→ **Reading text**:
BEGIN
Every recurrent training form at our company had the value from the flight/ops time column in the JLB ; of these a very small portion were below 1.0 hrs air time: all were above an hour flight time..."

 

"Also, even if we didn't meet the standard how can you deny that the root cause was confusion industry wide created by TC. This you have already acknowledged. If Todd did indeed state that then i say he was likely confused like everyone else in the industry. Keep in mind gapl 2005-02 was still valid since TC forgot to cancel it; this document advised us to use ICAO definition for flight time"

 

"I guess this also means that my inspector did not see issue with us logging flight time as air time in our logs and calculating flight time limits. Or did he believe we log flight time 3 different ways?"

 

"Hi Yves,

 

I apologize for several e-mails this morning, I was not in the office, but felt your e-mail deserved a prompt response; I responded on my phone.

 

Since you are examining exerts from an e-mail string I believe we should look at the entire e-mail. I have cut and paste the entire e-mail and my response below. I have always found my POI’s closing statement to mean that he actually believed Flight Time = Air Time as written in the CARs: “If you believe there is an incorrect definition in the CAR's perhaps you would be wise to submit a CAIRS. I don't see the fact that the regulations as they are, not being to your satisfaction as a valid excuse to operate otherwise.” What do you think? Sure sounds like he believes the CARs state flight Time shall = Air Time as per the CARs. That is why he made the finding.

 

As stated, I can’t speak for Todd, but I will confirm with him what was actually said. I believe he has already denied saying this. But I will confirm.

 

Regardless, let’s look at the big picture here. You have a chief pilot being asked a questions by an inspector, when in all reality the inspector doesn’t know the correct answer to the question himself. The Chief Pilot is expected to provide an accurate response within seconds as to how he does it (based on what he believes the regulations state and how this inspector chooses to interpret it, today. Do I need to remind you that Transport Canada themselves took 2 years to provide me with a clear co-ordinated response as to what the regulation says? You yourself “flip flopped” on the issue just recently. In august you advised the statement “Flight Time is the same as air time” as consistent with the interpretation that the Director of standards offered. Months later you recanted and stated that this “obviously” wasn’t the case for many flights. I would also like to point out to you the wide range of responses from TC that I have received is further evidence that TC is responsible for further “muddying the waters” with respect to the correct interpretation. To be honest, I believe your e-mail admitting this confusion and TC’s role, is the first time TC has actually committed to offer an interpretation (other than GAPL2005-02 that is).
END
[Saved data records]
BEGIN
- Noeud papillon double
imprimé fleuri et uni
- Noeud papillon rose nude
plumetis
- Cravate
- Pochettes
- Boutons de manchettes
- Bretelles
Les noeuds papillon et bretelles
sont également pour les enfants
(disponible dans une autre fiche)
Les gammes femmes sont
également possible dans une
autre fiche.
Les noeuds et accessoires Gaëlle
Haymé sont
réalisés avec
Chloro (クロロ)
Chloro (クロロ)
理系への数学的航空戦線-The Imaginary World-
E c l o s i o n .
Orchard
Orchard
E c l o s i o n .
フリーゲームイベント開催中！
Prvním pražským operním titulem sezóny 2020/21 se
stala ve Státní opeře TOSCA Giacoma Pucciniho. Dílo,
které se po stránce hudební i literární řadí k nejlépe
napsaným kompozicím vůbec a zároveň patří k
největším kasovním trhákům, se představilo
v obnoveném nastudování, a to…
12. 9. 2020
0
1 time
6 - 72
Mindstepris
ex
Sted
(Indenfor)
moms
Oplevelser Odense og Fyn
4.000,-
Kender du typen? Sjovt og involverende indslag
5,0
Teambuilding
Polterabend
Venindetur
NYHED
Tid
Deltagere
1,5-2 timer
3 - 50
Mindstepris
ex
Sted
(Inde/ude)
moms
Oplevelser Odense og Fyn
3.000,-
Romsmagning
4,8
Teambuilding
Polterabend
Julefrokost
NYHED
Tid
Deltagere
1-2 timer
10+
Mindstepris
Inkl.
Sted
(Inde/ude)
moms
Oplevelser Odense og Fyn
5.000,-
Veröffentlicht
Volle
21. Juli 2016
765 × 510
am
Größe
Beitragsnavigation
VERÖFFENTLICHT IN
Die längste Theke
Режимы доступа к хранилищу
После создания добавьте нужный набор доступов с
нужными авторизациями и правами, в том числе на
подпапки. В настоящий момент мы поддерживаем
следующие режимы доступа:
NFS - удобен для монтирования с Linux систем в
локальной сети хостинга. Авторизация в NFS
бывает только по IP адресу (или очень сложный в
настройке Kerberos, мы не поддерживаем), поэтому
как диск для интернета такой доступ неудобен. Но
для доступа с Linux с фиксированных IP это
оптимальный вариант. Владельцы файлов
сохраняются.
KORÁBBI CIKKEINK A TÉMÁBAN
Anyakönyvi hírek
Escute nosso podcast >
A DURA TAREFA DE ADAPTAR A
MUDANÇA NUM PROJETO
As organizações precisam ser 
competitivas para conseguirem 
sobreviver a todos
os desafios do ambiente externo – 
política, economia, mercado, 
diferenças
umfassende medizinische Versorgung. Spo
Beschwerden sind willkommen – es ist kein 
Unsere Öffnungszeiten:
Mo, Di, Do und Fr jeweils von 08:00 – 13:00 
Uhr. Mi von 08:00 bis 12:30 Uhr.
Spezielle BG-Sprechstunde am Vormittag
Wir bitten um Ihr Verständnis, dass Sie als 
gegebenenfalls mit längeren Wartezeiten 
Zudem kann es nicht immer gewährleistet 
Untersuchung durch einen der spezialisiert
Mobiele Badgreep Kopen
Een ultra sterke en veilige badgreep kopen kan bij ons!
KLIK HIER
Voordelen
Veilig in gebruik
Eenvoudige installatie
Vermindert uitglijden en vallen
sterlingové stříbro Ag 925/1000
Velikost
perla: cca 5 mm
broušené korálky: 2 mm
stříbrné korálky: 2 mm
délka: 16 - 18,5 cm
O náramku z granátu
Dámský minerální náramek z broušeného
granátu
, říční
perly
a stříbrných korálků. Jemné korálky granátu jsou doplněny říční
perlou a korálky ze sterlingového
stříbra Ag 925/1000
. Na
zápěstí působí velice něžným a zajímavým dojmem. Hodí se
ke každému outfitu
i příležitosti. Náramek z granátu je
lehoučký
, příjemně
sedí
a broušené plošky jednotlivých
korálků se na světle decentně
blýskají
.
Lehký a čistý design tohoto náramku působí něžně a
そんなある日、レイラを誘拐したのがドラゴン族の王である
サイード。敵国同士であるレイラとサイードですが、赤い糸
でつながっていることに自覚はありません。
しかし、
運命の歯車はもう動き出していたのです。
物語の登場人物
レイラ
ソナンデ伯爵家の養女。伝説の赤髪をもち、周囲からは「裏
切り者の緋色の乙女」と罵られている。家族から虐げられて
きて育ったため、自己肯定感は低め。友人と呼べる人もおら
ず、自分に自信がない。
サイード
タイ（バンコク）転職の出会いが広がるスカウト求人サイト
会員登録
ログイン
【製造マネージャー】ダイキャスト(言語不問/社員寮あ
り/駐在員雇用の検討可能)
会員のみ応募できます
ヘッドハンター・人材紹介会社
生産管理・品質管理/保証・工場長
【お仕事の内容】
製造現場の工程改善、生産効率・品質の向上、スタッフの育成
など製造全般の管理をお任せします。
END
BEGIN
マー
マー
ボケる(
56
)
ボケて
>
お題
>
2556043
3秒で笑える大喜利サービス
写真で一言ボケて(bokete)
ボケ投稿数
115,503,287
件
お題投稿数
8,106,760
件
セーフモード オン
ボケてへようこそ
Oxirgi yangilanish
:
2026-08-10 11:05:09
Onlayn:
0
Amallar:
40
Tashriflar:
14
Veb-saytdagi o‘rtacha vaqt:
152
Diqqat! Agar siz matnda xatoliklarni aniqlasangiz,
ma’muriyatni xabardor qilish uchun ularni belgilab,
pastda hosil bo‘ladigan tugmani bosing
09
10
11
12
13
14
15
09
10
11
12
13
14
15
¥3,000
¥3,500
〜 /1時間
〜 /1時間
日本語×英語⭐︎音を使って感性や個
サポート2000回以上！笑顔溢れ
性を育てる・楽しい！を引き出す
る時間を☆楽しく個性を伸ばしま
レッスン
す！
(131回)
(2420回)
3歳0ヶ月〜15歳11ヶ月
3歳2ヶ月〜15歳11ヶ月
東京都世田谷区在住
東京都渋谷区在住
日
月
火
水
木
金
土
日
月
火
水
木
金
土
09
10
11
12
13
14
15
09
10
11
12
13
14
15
END
→ **What you will do**:
1/ Filter the records down to the lines that contain the string "поддерживаем", and copy each of those lines.
2/ Please proceed with the email exchange about flight time and air time, picking up right after its last sentence.

→ **Answers for the exercise**:
1/
подпапки. В настоящий момент мы поддерживаем
настройке Kerberos, мы не поддерживаем), поэтому

2/
 

Doesn’t this all mean that TC only recently just figured out how it should be done and plan on advising the industry? I am sorry sir, but this finding should be against your organization, not ours. You’re email acknowledges that the root cause is a statement introduced to COM’s by TC themselves; doesn’t it?

 

Combine this with the fact we have had numerous Principal Operation Inspectors in the past 13 years who have offered a wide range of convoluted beliefs on how they interpret how flight time should be logged. How is it that you expect any Chief Pilot to answer this question with certainty? Especially if the POI, TTL and Director of Operations can’t. Even the Director of standards made comments that were not accurate. Also keep in mind, that it is his in the CP’s best interest to answer as the POI would like to hear, so he won’t receive a finding and he can get back to conducting his daily duties.

 

As you are aware, I have an audit to prepare for, so I will cut this short. I have to say as a stakeholder I am dismayed at your response. Especially, when I consider the audience of High Ranking TC officials that have been cc’d on these e-mails. I am very surprised that at least one of you don’t see the findings (and this resistance) for what it really is. I am also surprised at the complete lack of accountability that this demonstrates at TC. Despite all the rhetoric and SMS slogans in the news and on your websites, it seems the culture is not where it needs to be to advance the implementation of SMS."